=== Records supplied ===

◆ ◆ ◆ ◆

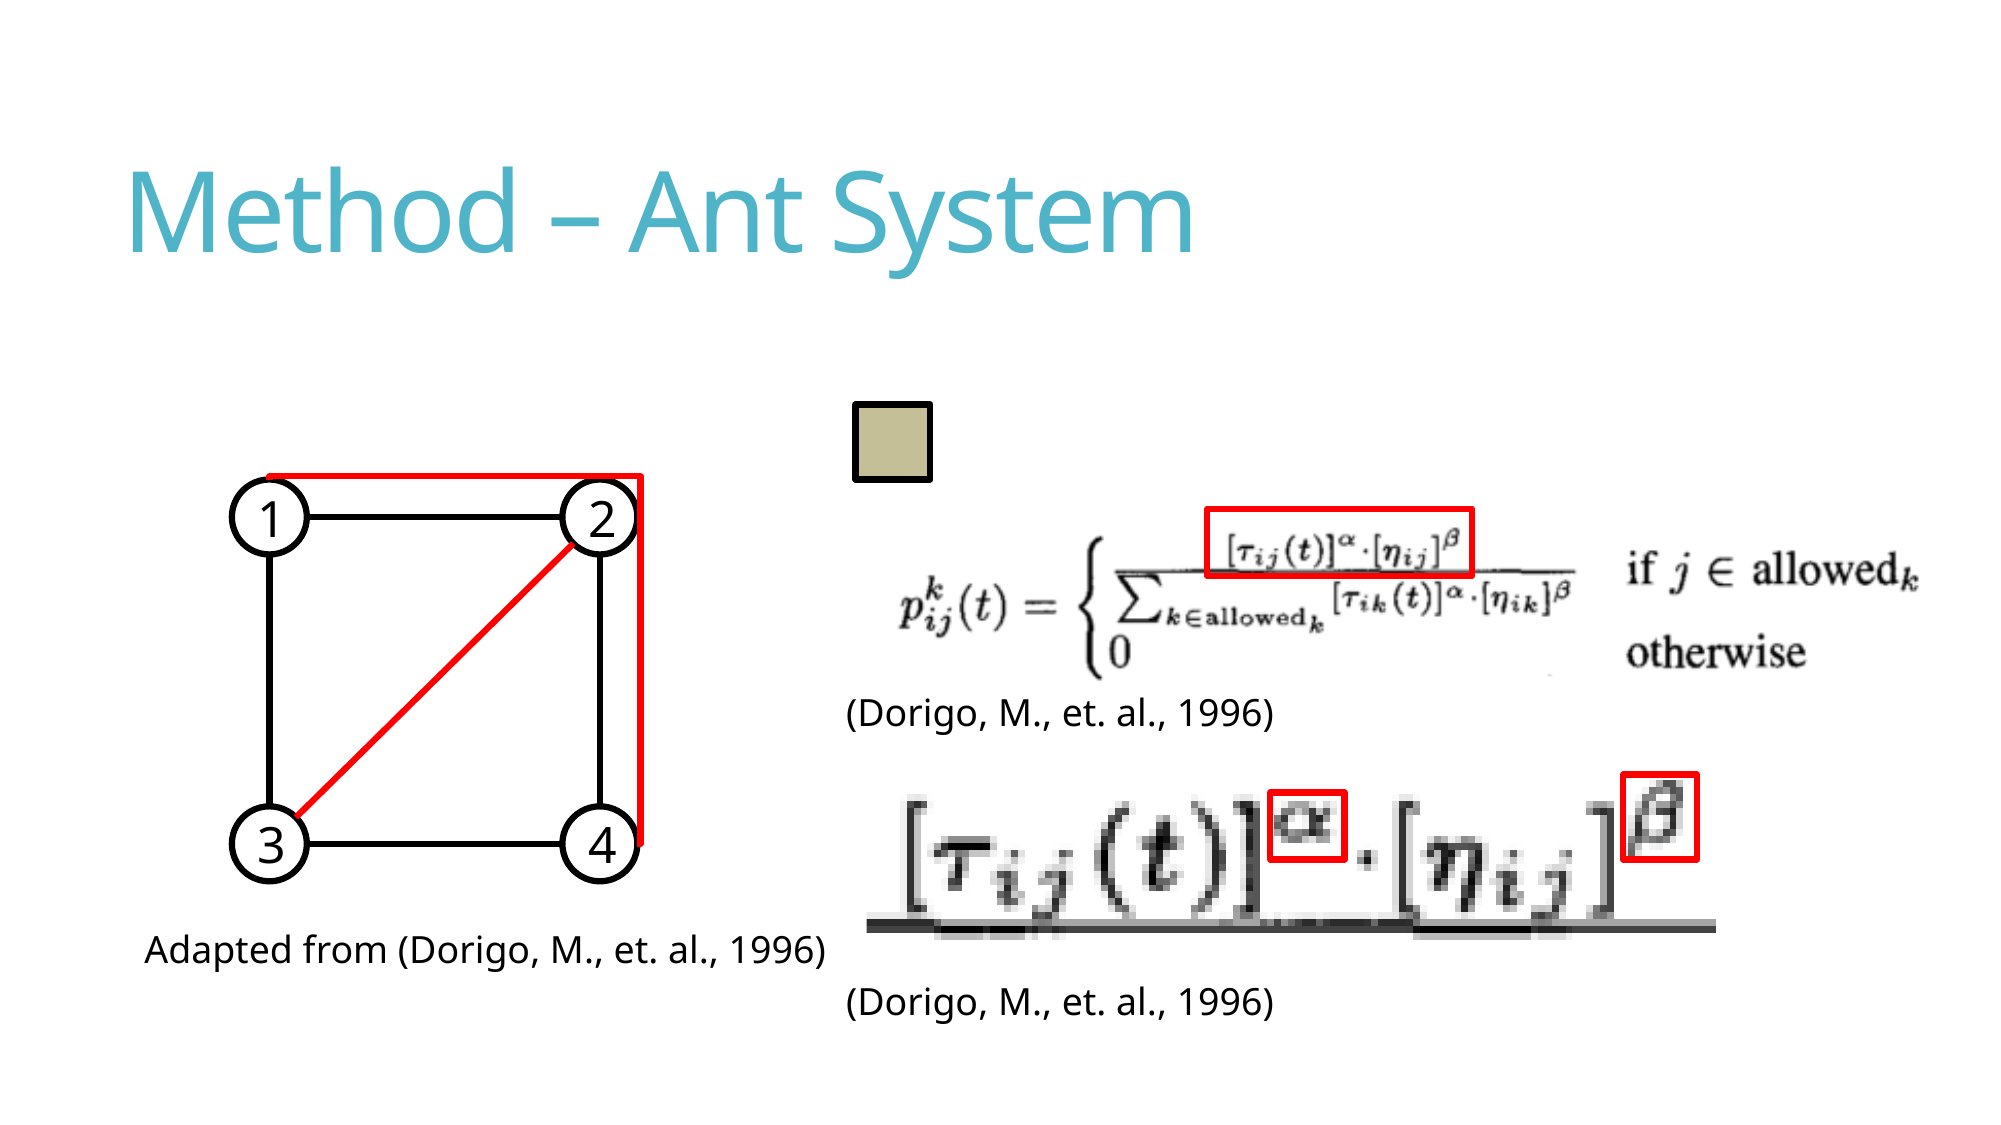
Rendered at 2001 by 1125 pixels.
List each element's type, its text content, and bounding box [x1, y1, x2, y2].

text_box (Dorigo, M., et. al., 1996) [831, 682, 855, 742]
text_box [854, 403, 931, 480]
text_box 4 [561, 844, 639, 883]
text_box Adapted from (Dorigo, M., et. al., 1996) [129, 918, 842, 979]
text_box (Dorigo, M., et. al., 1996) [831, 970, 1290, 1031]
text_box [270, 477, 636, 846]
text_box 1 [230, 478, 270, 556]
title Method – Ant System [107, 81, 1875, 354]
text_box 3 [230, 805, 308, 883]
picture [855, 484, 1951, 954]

◆ ◆ ◆ ◆

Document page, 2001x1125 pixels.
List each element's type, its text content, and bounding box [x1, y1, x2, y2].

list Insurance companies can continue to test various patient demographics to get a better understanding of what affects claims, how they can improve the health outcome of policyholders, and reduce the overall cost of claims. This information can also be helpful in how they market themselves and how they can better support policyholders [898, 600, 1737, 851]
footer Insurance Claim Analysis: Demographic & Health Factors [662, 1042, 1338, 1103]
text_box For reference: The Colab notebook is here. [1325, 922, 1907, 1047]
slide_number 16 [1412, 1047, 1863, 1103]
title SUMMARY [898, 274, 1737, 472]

◆ ◆ ◆ ◆

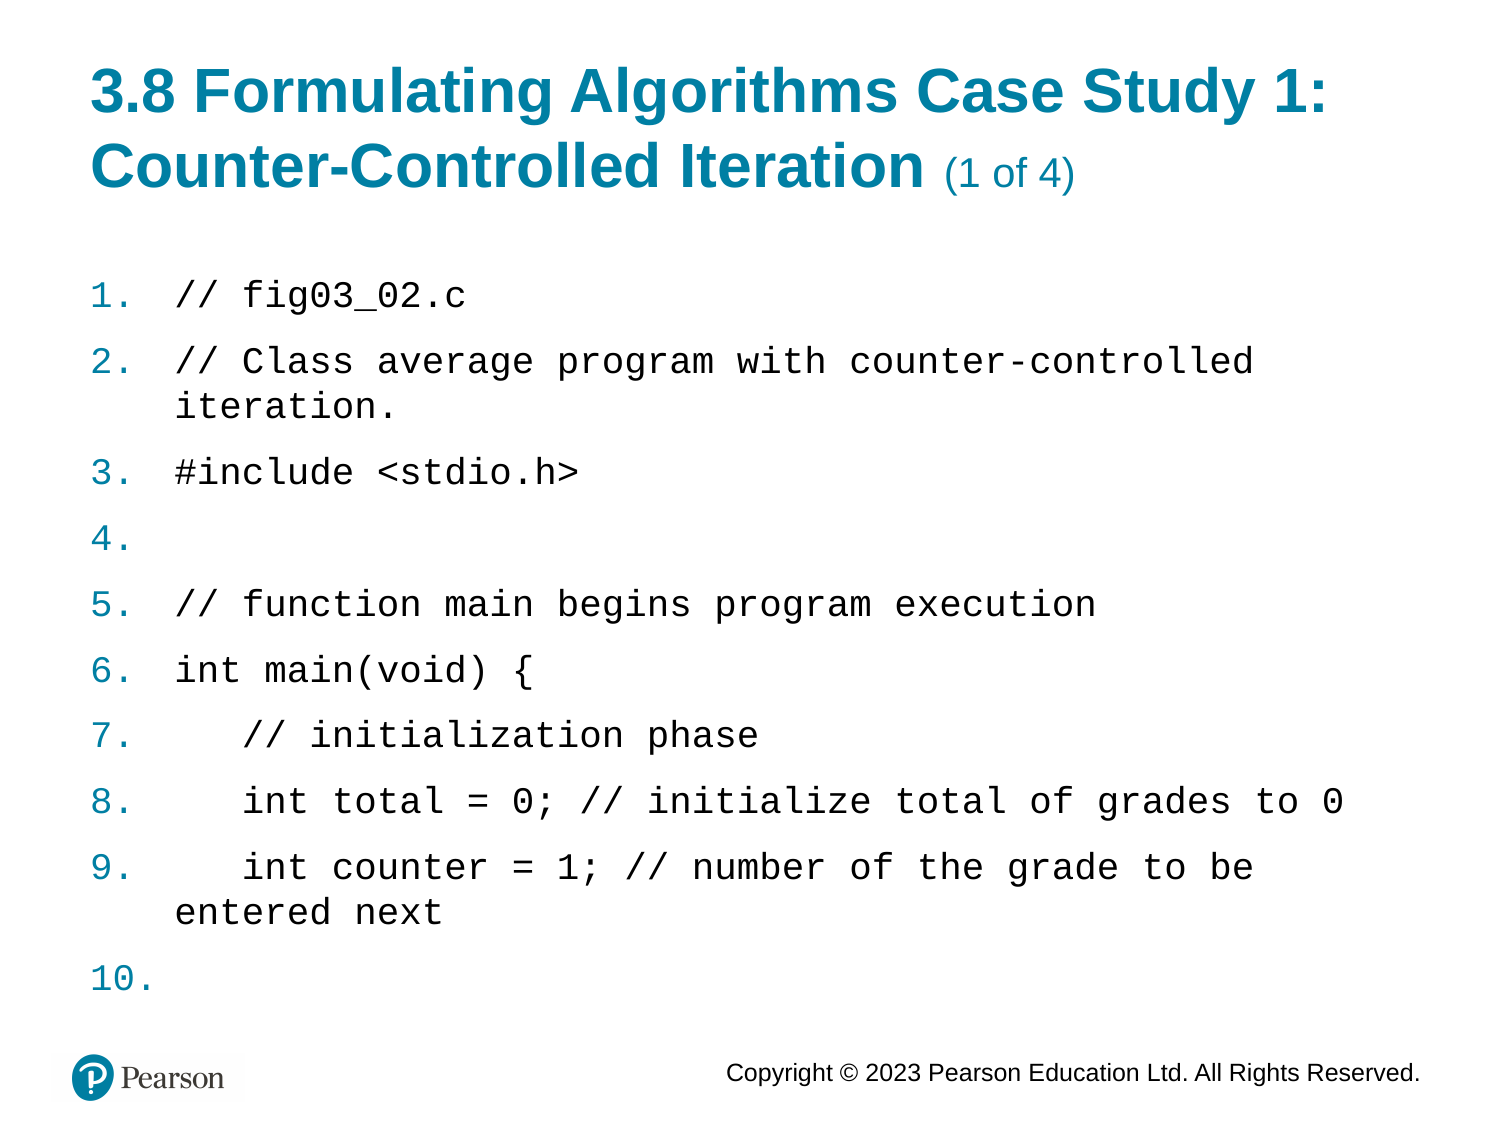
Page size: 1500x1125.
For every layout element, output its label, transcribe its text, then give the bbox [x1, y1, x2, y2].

◆ ◆ ◆ ◆

=== Task goal ===
Going through the listing above, please work out how many lines contain the word "pixels", and give the number alone.

=== Response ===
2